* **PASSAGE FOR REVIEW**

'''

Everything is managed through Electreon Flow, an AI-powered platform that provides a real-time view of every interaction between vehicles and road infrastructure. Instant alerts, diagnostics, and full control — all accessible remotely.
The World's First Wireless Charging Highway: A10, France
Southwest of Paris, on the A10 motorway, the world's first wireless charging highway is already operational. In partnership with VINCI Autoroutes and Gustave Eiffel University, Electreon installed coils delivering over 200 kW average power to a heavy-duty truck during normal traffic conditions.
Three vehicles charging at once from the same stretch of road — truck, bus, and car drawing power without interfering with each other. The system is vehicle-agnostic — van, semi-trailer, or compact hatchback, the road treats them all the same way.
France has set ambitious targets: 5,000 km of electric roads by 2030 and 9,000 km by 2035. A government study found that electric road systems could cut road freight emissions by 86% — a critical figure for reaching net-zero by 2050.
Detroit: Wireless Charging in the Motor City
In Detroit — birthplace of the American auto industry — North America's first public wireless EV charging road has been operating for over 18 months. Led by the Michigan Department of Transportation (MDOT), the project sits on 14th Street, adjacent to Ford's Michigan Central innovation district.
A Ford E-Transit shuttle nicknamed “Ellie” was fitted with a wireless receiver and ran regular routes — charging both while moving and while stopped at stations. Inductive coils embedded beneath a quarter-mile stretch powered the shuttle through heavy traffic, winter storms, and summer heat without interruption.
Endless Range from just 20% electrification: With only 20% of the route electrified, the system demonstrated that strategically placed charging zones eliminate the need for dedicated stops, enable smaller batteries, and ease grid demand. Companies like UPS and Xos have already joined the program.
Across Europe: Bavaria, Norway, Italy
Other countries are following suit. On the Bavarian Autobahn in Germany, Electreon deployed wireless charging on a highway section — a significant step for a country that relies heavily on road freight.

'''

* **MATERIAL SHOWN**
'''

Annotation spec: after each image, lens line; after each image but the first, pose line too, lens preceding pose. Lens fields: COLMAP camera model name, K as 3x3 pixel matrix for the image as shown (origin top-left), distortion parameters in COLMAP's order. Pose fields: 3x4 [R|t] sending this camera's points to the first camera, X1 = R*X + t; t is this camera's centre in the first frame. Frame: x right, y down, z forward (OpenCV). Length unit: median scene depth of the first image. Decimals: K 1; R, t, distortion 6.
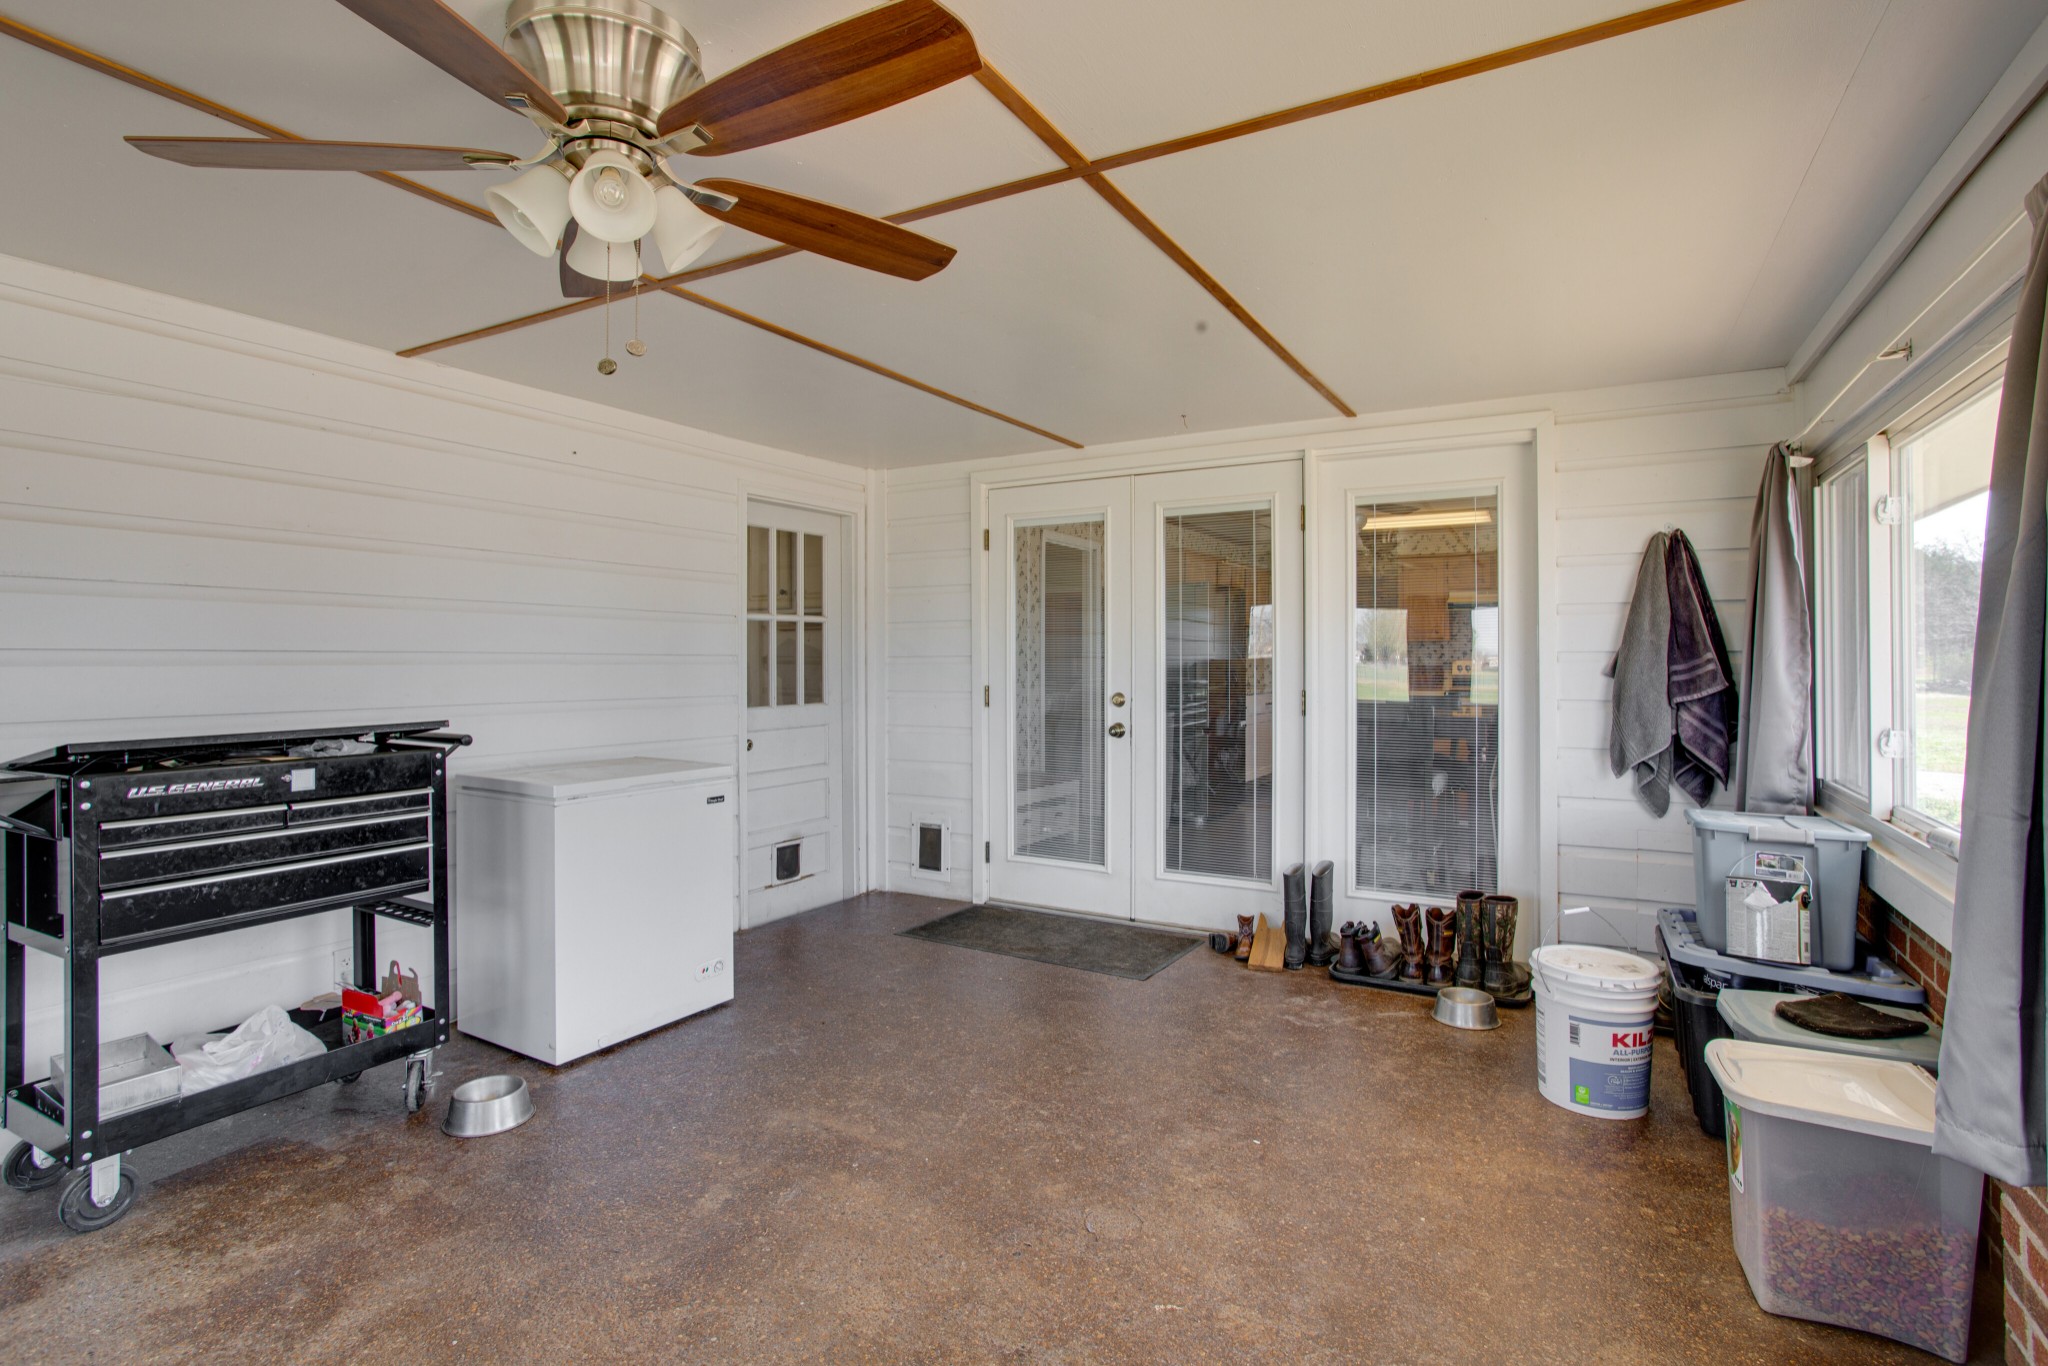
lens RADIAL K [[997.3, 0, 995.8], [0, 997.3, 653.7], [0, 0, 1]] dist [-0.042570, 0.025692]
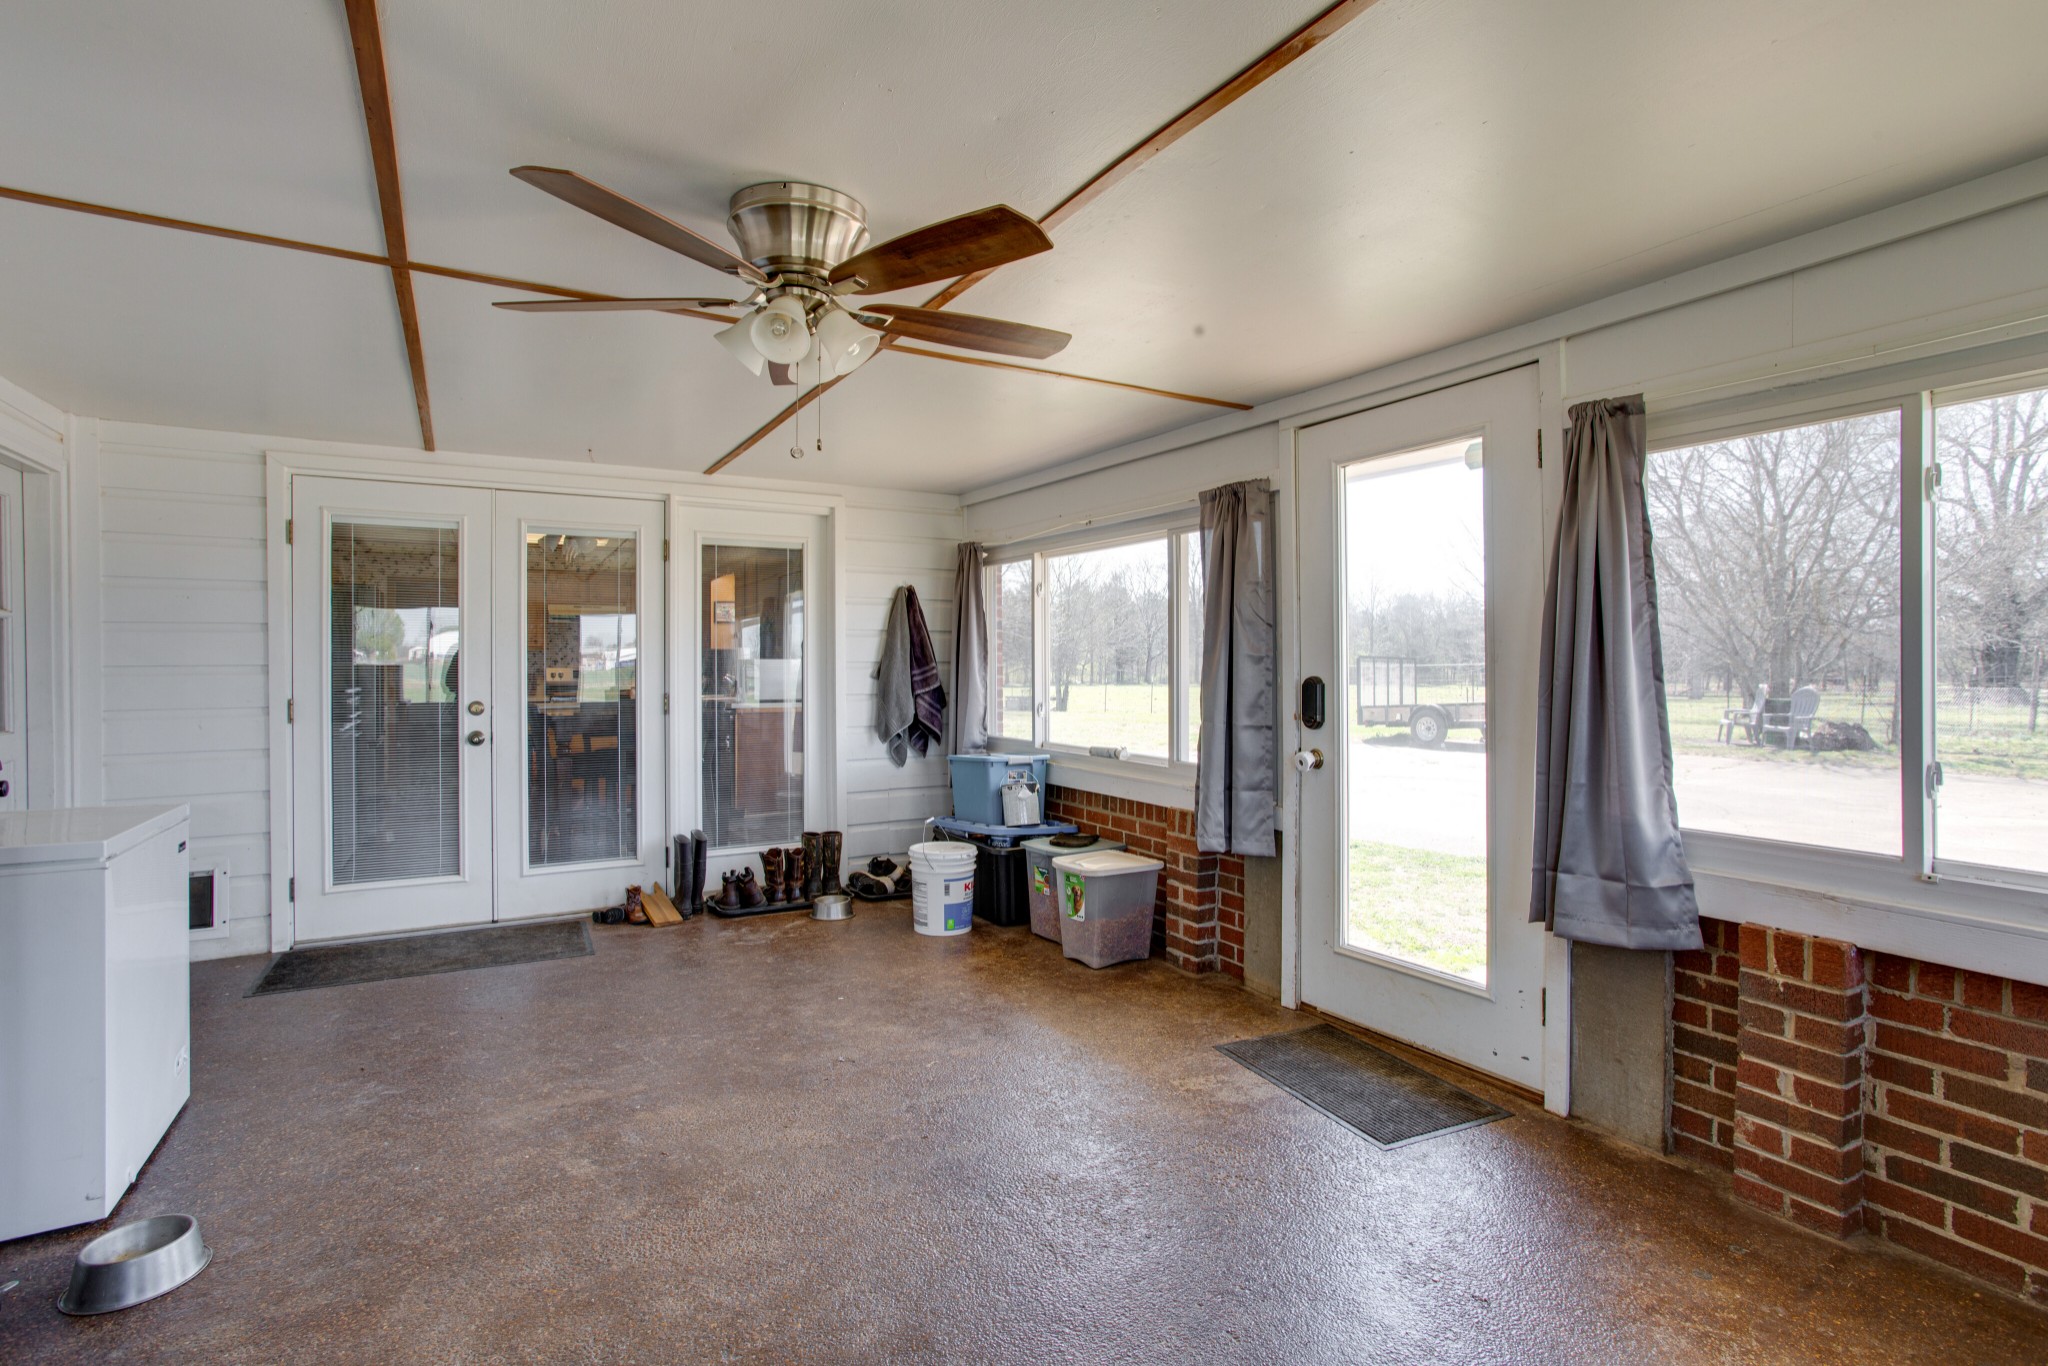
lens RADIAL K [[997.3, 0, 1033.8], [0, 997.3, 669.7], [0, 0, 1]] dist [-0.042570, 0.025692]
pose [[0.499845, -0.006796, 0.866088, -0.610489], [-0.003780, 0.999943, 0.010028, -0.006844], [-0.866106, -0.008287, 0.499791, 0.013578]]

'''
'''

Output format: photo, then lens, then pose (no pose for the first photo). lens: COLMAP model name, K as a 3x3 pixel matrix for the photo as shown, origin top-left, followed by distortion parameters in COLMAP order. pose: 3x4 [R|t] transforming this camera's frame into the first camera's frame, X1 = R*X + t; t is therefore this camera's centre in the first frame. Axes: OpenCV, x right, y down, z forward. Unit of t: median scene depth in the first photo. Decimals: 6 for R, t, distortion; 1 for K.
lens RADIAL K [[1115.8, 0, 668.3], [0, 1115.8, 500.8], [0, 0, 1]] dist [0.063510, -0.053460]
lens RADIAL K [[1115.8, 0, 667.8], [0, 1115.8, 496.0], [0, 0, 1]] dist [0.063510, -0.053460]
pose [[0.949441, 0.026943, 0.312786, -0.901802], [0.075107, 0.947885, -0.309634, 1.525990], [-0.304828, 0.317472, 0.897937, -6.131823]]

'''
'''

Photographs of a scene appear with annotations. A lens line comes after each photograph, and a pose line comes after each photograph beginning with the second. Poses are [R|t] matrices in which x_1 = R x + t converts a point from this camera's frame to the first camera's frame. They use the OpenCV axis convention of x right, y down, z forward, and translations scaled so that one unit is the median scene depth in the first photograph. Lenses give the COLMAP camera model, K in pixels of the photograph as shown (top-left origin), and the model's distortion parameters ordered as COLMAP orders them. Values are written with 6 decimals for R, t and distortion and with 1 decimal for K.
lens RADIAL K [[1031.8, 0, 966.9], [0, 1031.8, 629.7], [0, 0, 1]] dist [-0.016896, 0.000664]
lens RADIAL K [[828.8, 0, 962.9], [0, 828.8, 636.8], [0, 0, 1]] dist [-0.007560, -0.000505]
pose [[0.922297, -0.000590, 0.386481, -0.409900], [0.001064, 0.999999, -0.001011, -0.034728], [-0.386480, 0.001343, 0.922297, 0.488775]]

'''

* **EXERCISE DIRECTIONS**
Please copy the wireless charging text from "Detroit: Wireless Charging" to "heat without interruption.", swapping "shuttle" for "van". The data plays no part in this.

* **RESPONSE BELOW**
Detroit: Wireless Charging in the Motor City
In Detroit — birthplace of the American auto industry — North America's first public wireless EV charging road has been operating for over 18 months. Led by the Michigan Department of Transportation (MDOT), the project sits on 14th Street, adjacent to Ford's Michigan Central innovation district.
A Ford E-Transit van nicknamed “Ellie” was fitted with a wireless receiver and ran regular routes — charging both while moving and while stopped at stations. Inductive coils embedded beneath a quarter-mile stretch powered the van through heavy traffic, winter storms, and summer heat without interruption.